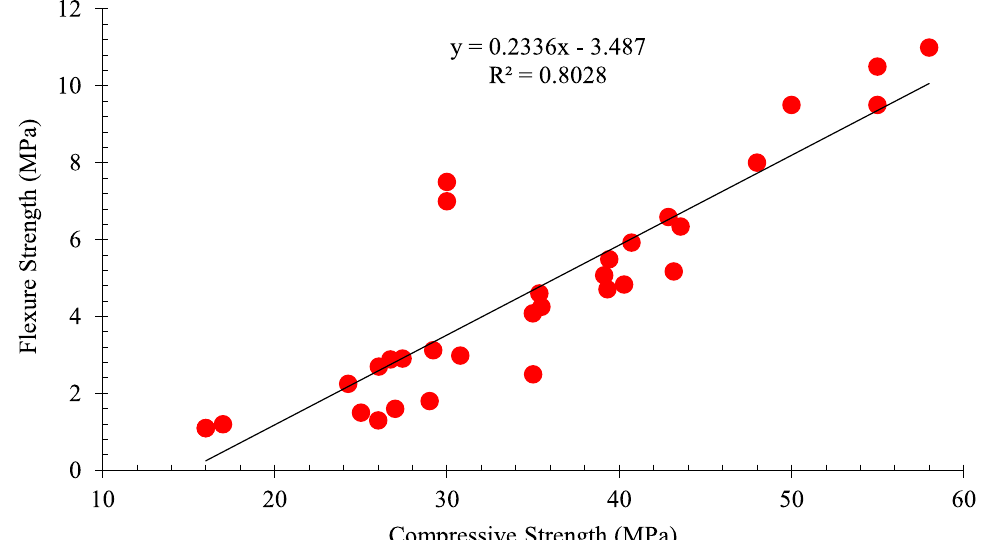
Fig. 13 Correlation between compressive strength and flexural strength (Latha et al., 2015; Ofuyatan et al., 2022; Rahman et al., 2019; Topcu et al.,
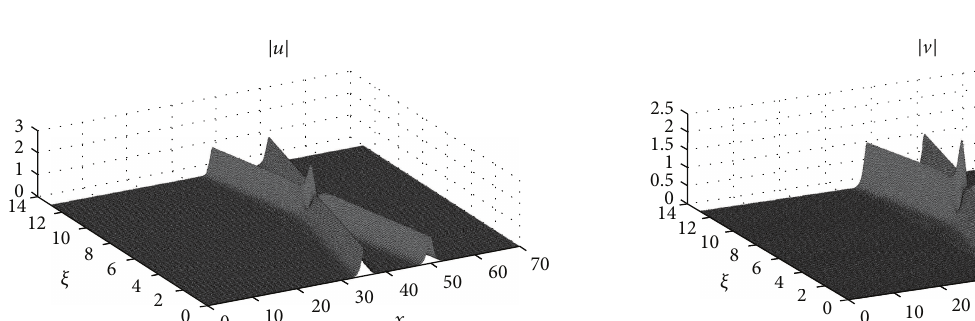
Figure 10: Effect of the inhomogeneous coefficient 𝑒(𝑥) on the shape of the vector soliton. Here 𝛿 = 0 , 𝛼 = 1.5 , 𝜎 1 = 0.5 , 𝜎 2 = −0.5 , 𝐾 = 0.5 , = 35 , 𝑎(𝑥) = 𝑐(𝑥) = sech 𝑝 (𝑥 − 𝑥 𝑥 0 Pointed line: 𝐴 = 3 . Dashed line: 𝐴 = 10 .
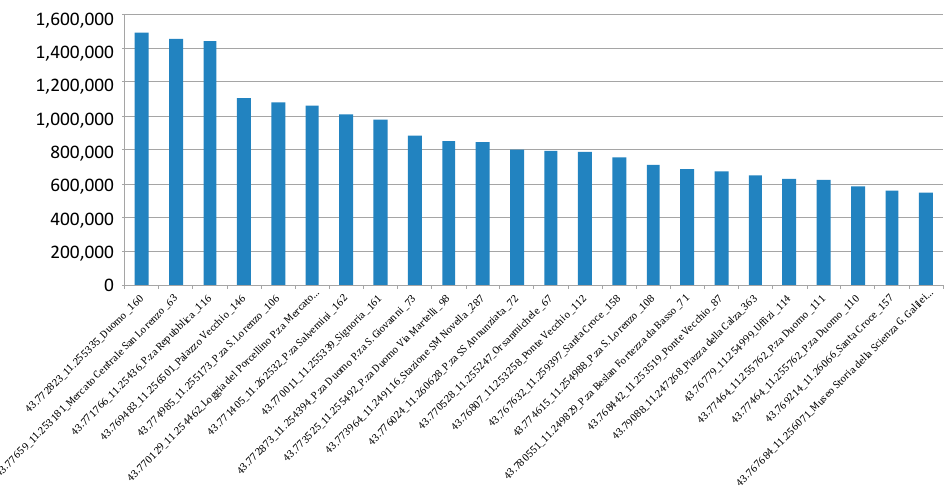
Figure 8. Distribution of hottest places in Florence (truncated series). The chart shows the cumulated number of Wi-Fi accesses in last 180 days ( y -axis) associated to a lat/long of the access points distributed in the city ( x -axis).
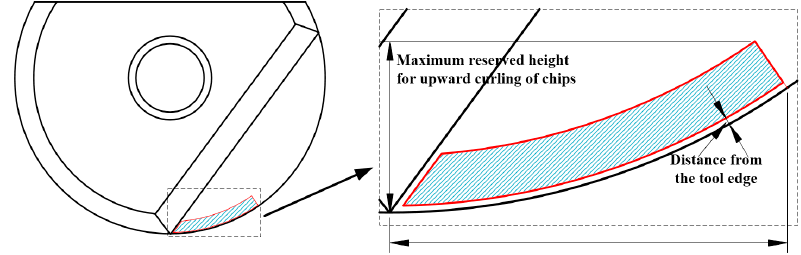
Figure 12. Contact area between the tool and the chip.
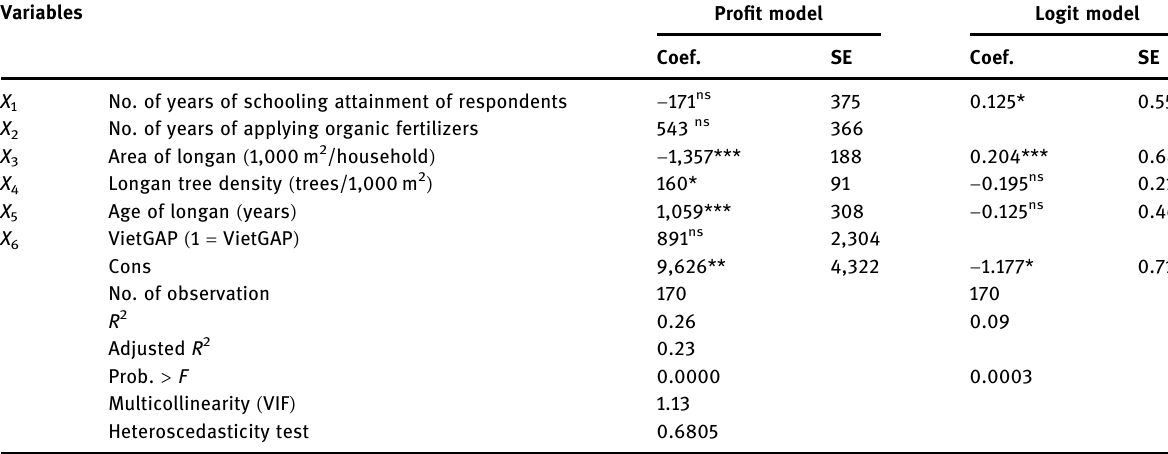
Table 4: Factor a ff ecting pro fi t and decision to adopt VietGAP of Idor longan growers in the Mekong Delta,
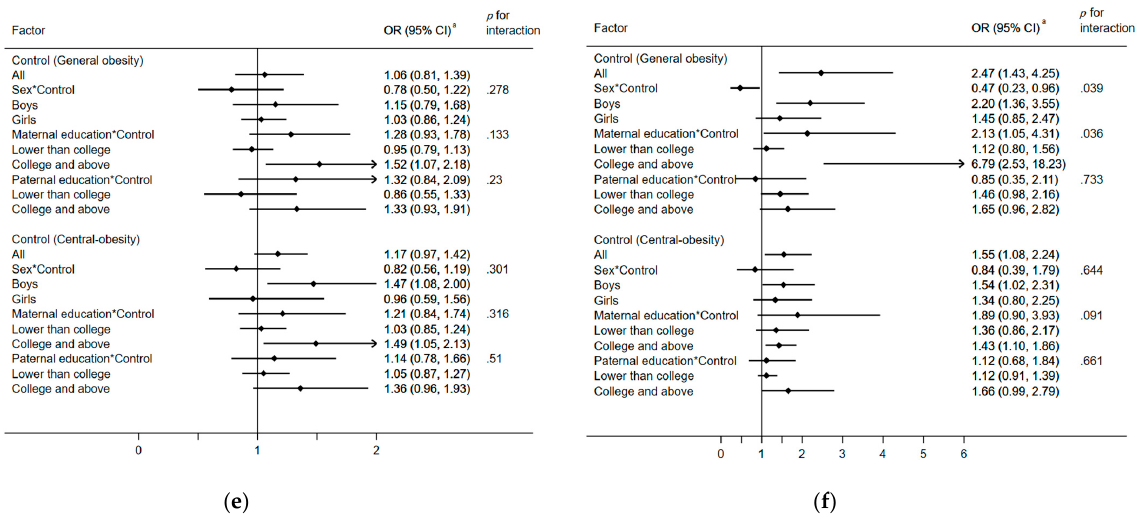
Figure 1. Longitudinal associations of parental feeding practices with general obesity and central obesity of children, stratified by child age, child sex, and maternal and paternal educations—the Childhood Obesity Study in China Mega-Cities ( n = 2139). ( a ) Concern—children ( ≤ 12 years); ( b ) Concern—children (>12 years); ( c ) Pressure to eat—children ( ≤ 12 years); ( d ) Pressure to eat—children (>12 years); ( e ) Control—children ( ≤ 12 years); ( f ) Control—children (>12 years). a : Child sex, child school level, child general obesity (or central obesity), child city of residence, maternal and paternal BMI, and maternal and paternal educations were adjusted as covariates in the mixed-effects model. In child age- and sex-stratified and maternal and paternal education-stratified analyses, models adjusted for the same variables except for child age and child sex, and maternal and paternal educations. Analysis of each parental feeding practice was conducted in 28 separate mixed-effects models for one specific outcome. *: Means the two variables were multiplied and added as an interac- tion term in the mixed-effects model. Variable definition: General obesity was defined using sex- and age-specific BMI cutoff points according to the Chinese National Standard, “WS/T 586-2018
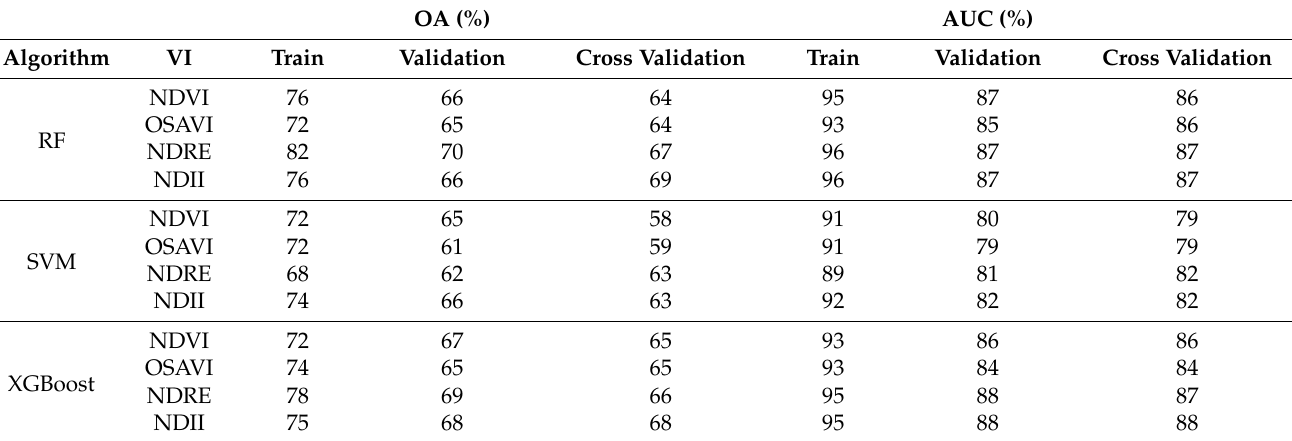
Table 2. OA and AUC results of the different classification methods.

▬▬▬▬▬▬

Gather up the lines containing the word "Table" from these records and copy them.

Table 4: Factor a ff ecting pro fi t and decision to adopt VietGAP of Idor longan growers in the Mekong Delta,
Table 2. OA and AUC results of the different classification methods.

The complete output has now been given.